Vladimir Nabokov

NABOKV-L post 0026436, Fri, 11 Sep 2015 14:03:07 +0300

Great Beaver, great Starover Blue & vegetarianism in Pale Fire
On campus Kinbote is known as "the Great Beaver:"

One day I happened to enter the English Literature office in quest of a
magazine with the picture of the Royal Palace in Onhava, which I wanted my
friend to see, when I overheard a young instructor in a green velvet jacket,
whom I shall mercifully call Gerald Emerald, carelessly saying in answer to
something the secretary had asked: "I guess Mr Shade has already left with
the Great Beaver." Of course, I am quite tall, and my brown beard is of a
rather rich tint and texture; the silly cognomen evidently applied to me,
but was not worth noticing, and after calmly taking the magazine from a
pamphlet-cluttered table, I contented myself on my way out with pulling
Gerald Emerald's bow-tie loose with a deft jerk of my fingers as I passed by
him. (PF, Foreword)

Exercise set
1. In the Pale Fire passage, switch "Gerald Emerald" to "Jerry Green" and write out everything from "One day I happened" down to "him. (PF, Foreword)".
2. Decide whether each statement agrees with the Pale Fire passage, answering yes or no and quoting the words that settle it: (a) The young instructor wore a green velvet jacket. (b) The narrator entered the office looking for a newspaper. (c) The narrator's beard is brown.

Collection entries
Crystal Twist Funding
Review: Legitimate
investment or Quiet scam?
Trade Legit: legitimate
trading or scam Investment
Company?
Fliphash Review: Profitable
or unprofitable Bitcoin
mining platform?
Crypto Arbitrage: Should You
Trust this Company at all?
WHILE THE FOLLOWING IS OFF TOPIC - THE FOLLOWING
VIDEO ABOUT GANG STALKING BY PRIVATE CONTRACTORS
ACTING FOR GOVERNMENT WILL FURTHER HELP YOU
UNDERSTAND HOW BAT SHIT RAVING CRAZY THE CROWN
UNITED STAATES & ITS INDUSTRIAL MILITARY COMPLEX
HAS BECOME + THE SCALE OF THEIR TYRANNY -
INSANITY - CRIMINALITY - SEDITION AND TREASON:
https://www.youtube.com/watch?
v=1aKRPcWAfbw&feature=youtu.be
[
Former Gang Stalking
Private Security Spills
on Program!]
---
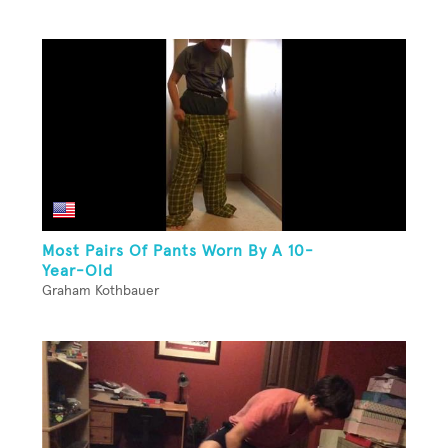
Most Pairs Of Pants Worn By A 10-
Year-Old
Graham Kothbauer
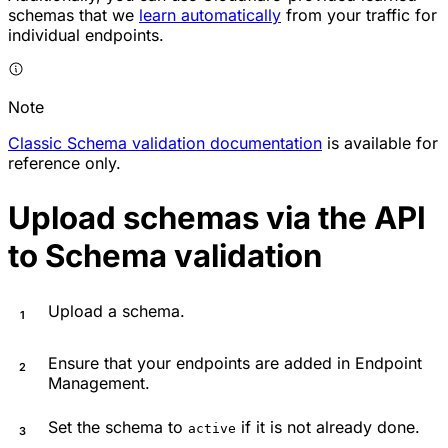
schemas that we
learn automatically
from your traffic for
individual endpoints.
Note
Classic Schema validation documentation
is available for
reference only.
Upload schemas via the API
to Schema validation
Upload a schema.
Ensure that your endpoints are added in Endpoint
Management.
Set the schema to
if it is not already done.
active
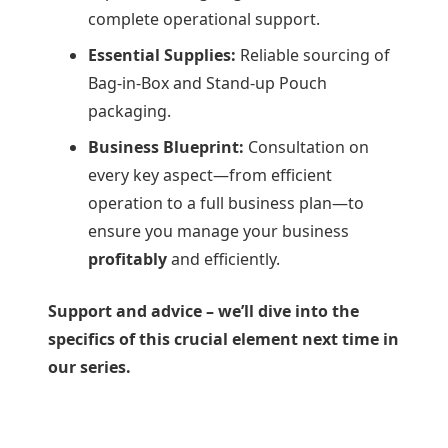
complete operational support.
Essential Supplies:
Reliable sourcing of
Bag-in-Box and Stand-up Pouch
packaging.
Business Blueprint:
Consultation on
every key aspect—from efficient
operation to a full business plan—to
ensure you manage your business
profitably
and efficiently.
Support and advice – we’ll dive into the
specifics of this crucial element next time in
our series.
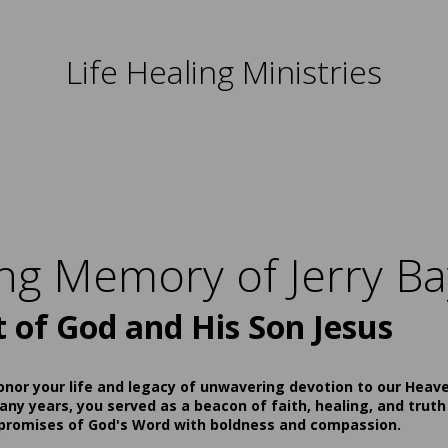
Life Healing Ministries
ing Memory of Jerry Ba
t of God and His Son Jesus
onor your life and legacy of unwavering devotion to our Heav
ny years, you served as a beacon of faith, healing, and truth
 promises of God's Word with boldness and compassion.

Answers
1.
One day I happened to enter the English Literature office in quest of a
magazine with the picture of the Royal Palace in Onhava, which I wanted my
friend to see, when I overheard a young instructor in a green velvet jacket,
whom I shall mercifully call Jerry Green, carelessly saying in answer to
something the secretary had asked: "I guess Mr Shade has already left with
the Great Beaver." Of course, I am quite tall, and my brown beard is of a
rather rich tint and texture; the silly cognomen evidently applied to me,
but was not worth noticing, and after calmly taking the magazine from a
pamphlet-cluttered table, I contented myself on my way out with pulling
Jerry Green's bow-tie loose with a deft jerk of my fingers as I passed by
him. (PF, Foreword)

2.
(a) Yes: "a young instructor in a green velvet jacket"
(b) No: "in quest of a magazine with the picture of the Royal Palace in Onhava"
(c) Yes: "my brown beard is of a rather rich tint and texture"